I think we’ll use virtual and online education more robustly and we will partner with other institutions in higher education as we do that. I think we will always try to support our Fayette campus because it’s a beautiful campus in a beautiful town. It’s a safe place to send young people to go to college. We will see a blending of educational outreach that will be customer (student) driven.

As we continue to grow and sustain our Fayette campus and our online educational efforts, we’ll continue to use the best methods available to us related to best outcomes known to the science of education,

Dr. Sheehan: As an alumna, as somebody who’s served on the board for years and now as chair of the board, take a moment and just be prideful, boastful about why Central matters, why you are so excited about the future of Central.

Dr. Peacock: I think it matters because we put our graduates into the communities to take care of those communities. The students and graduates who leave Central are going to go back into their hometowns or into other areas with a heart for service, a heart for education and learning, and a heart to say, “I was in this really special place for a short amount of time.” You don’t realize it while you’re here, but I think once you leave, you go, “Wow, that was an experience that my friends and my colleagues who I work with now didn’t get.”

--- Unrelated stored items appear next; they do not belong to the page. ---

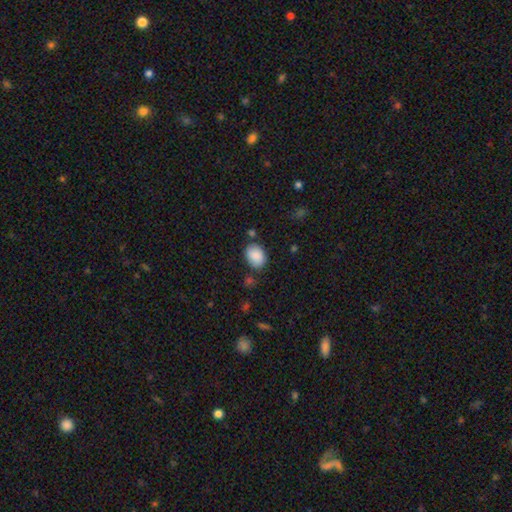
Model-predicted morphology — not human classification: Smooth or featured?
  - smooth: 88% *
  - star or artifact: 7%
  - featured or disk: 5%
How rounded?
  - in between: 71% *
  - round: 28%
  - cigar-shaped: 1%
Merging?
  - none: 74% *
  - minor disturbance: 16%
  - merger: 6%
  - major disturbance: 4%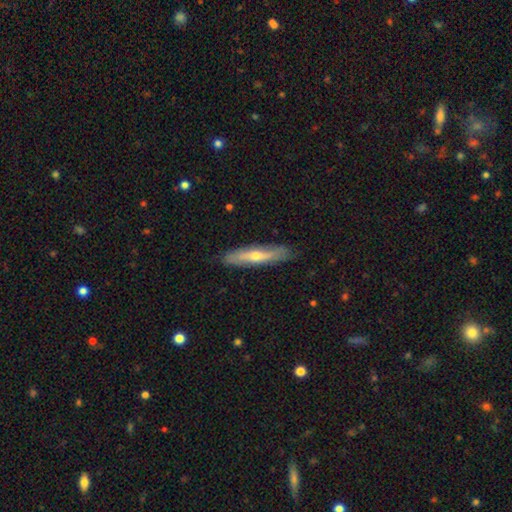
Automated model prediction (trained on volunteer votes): This appears to be a featured or disk galaxy (53%) viewed edge-on (75%). Merging: none (86%).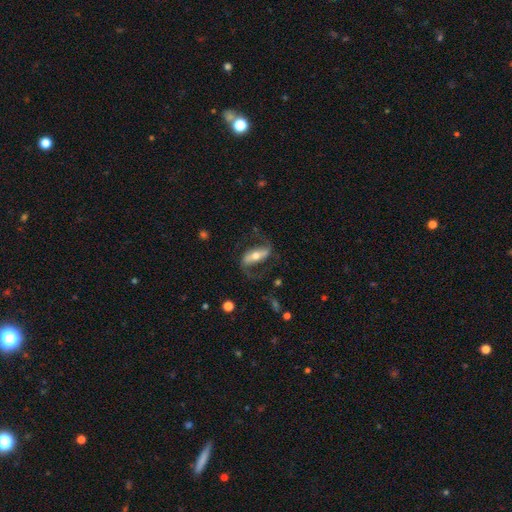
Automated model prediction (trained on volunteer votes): featured or disk 77%, smooth 17%, star or artifact 6%. Down the decision tree: edge-on disk — no (88%); bar — strong (60%); spiral arms — yes (90%); spiral arm count — 2 (90%); spiral winding — loose (53%); bulge size — moderate (60%); merging — none (68%).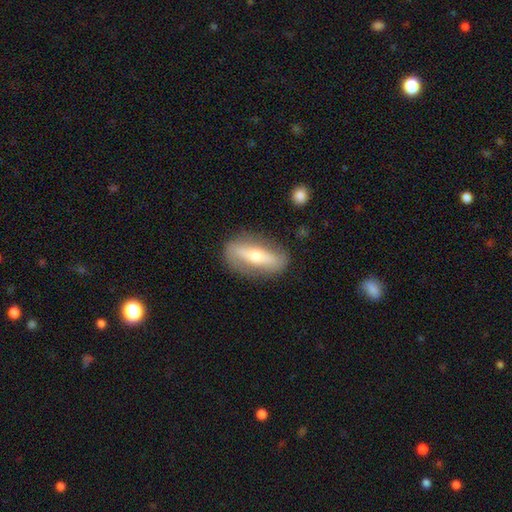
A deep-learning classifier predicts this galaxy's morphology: Smooth or featured: featured or disk — 56% (smooth — 38%)
Edge-on disk: no — 53% (yes — 47%)
Merging: none — 82% (minor disturbance — 12%)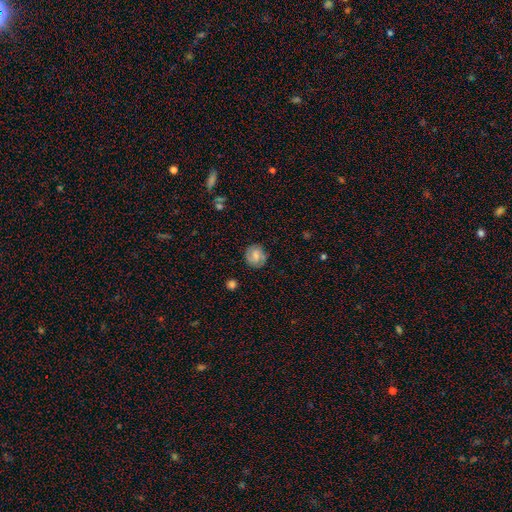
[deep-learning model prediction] Smooth or featured? Predicted: smooth (p=0.46). Merging? Predicted: none (p=0.81).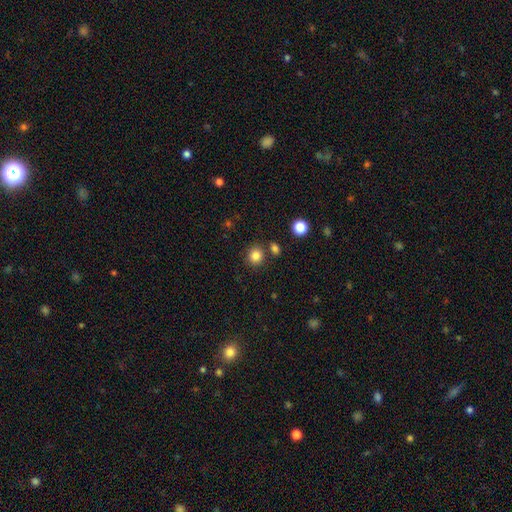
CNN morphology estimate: Smooth or featured? smooth (84%)
How rounded? round (85%)
Merging? none (79%)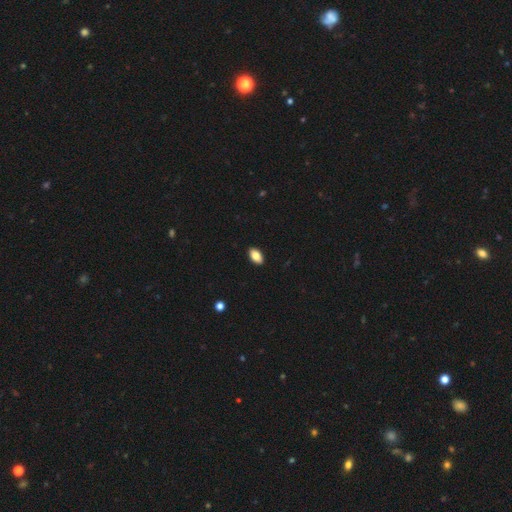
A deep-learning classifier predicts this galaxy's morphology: Smooth or featured: smooth — 83% (featured or disk — 10%)
How rounded: in between — 93% (round — 5%)
Merging: none — 90% (minor disturbance — 7%)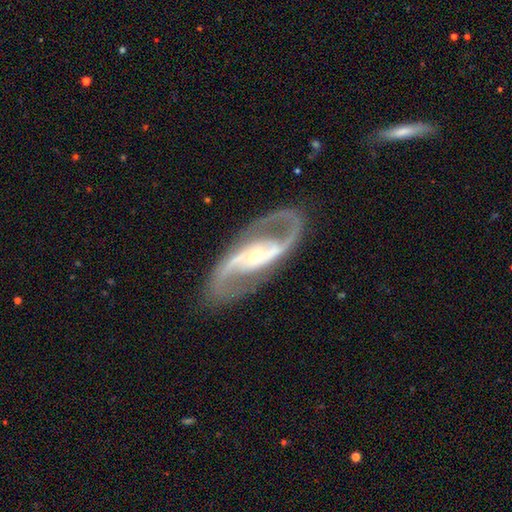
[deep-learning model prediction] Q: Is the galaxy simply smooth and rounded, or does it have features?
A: featured or disk — 92%.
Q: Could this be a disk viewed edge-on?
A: no — 96%.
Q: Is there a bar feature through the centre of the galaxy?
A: no — 38%.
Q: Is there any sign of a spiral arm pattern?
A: yes — 97%.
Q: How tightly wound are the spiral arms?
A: medium — 56%.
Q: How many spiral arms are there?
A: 2 — 94%.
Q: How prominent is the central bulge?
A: small — 52%.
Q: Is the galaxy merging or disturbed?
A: none — 84%.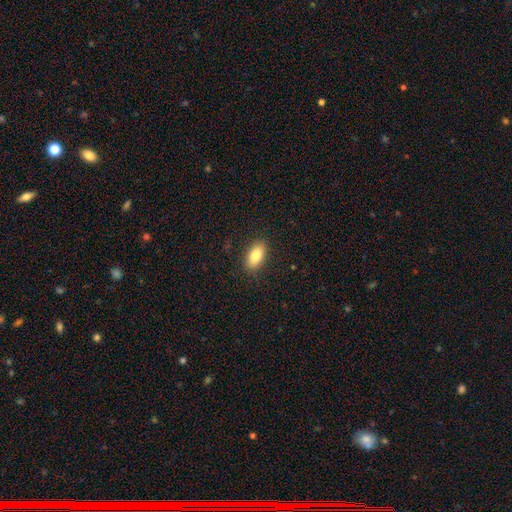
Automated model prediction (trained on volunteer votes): Smooth or featured: smooth — 82% (featured or disk — 11%)
How rounded: in between — 90% (cigar-shaped — 6%)
Merging: none — 88% (minor disturbance — 9%)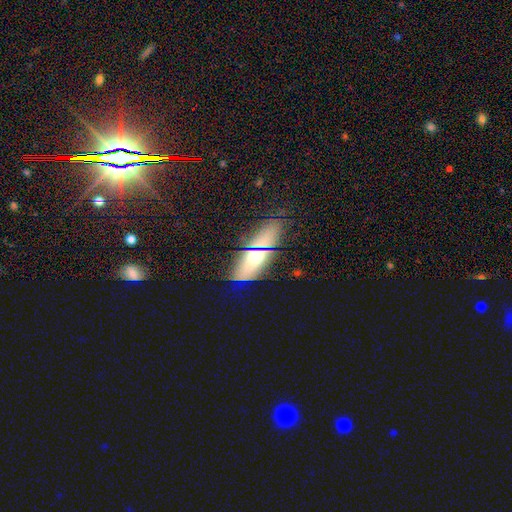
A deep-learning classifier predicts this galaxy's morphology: A smooth galaxy with no disk features (56%) that is in between round and cigar-shaped (76%).

Vote fractions:
- Smooth or featured? smooth: 56% / featured or disk: 29% / star or artifact: 15%
- How rounded? in between: 76% / cigar-shaped: 16% / round: 8%
- Merging? none: 73% / minor disturbance: 17% / major disturbance: 8% / merger: 3%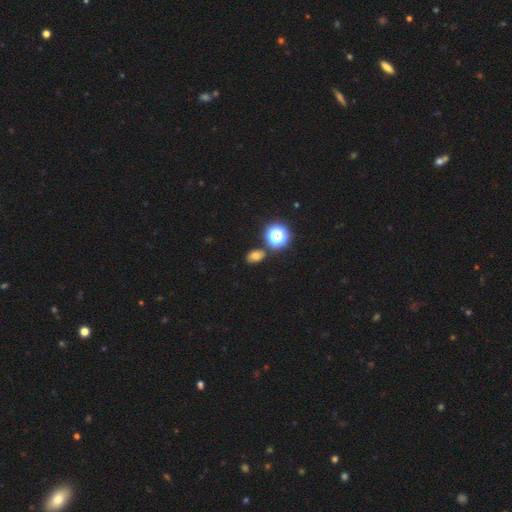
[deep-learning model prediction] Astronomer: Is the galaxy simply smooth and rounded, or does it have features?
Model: smooth — 65%.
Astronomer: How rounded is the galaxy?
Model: in between — 71%.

As Marianne Inman, the president before Roger Drake, was always fond of saying, there’s always a Central connection. And that’s true. I think you can go into a community and all of a sudden you hear of somebody who also went to Central. It may have been 10 years before you, it may have been 10 years after you, but it’s always fun to connect with those people and talk about your experience.

Dr. Sheehan: Nancy, thanks for doing this. This was so much fun, to relive part of your career but also understand where the trustees are and how your leadership has moved us forward. Thank you for your leadership as the chair and the 20-plus years as a board member. It’s been great. We appreciate it.